### WORK INSTRUCTION
Look in the data below for the line that contains "celamento gratuito". Copy that line and the remaining lines exactly.

[Data extracted from a collection]
↓
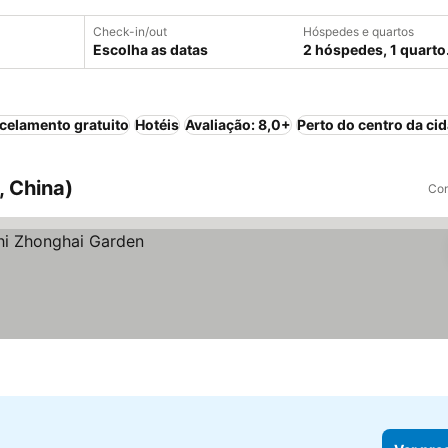
Check-in/out
Hóspedes e quartos
Escolha as datas
2 hóspedes, 1 quarto
celamento gratuito
Hotéis
Avaliação: 8,0+
Perto do centro da ci
, China)
Com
↑
### OUTPUT FOR THIS EXERCISE
celamento gratuito
Hotéis
Avaliação: 8,0+
Perto do centro da ci
, China)
Com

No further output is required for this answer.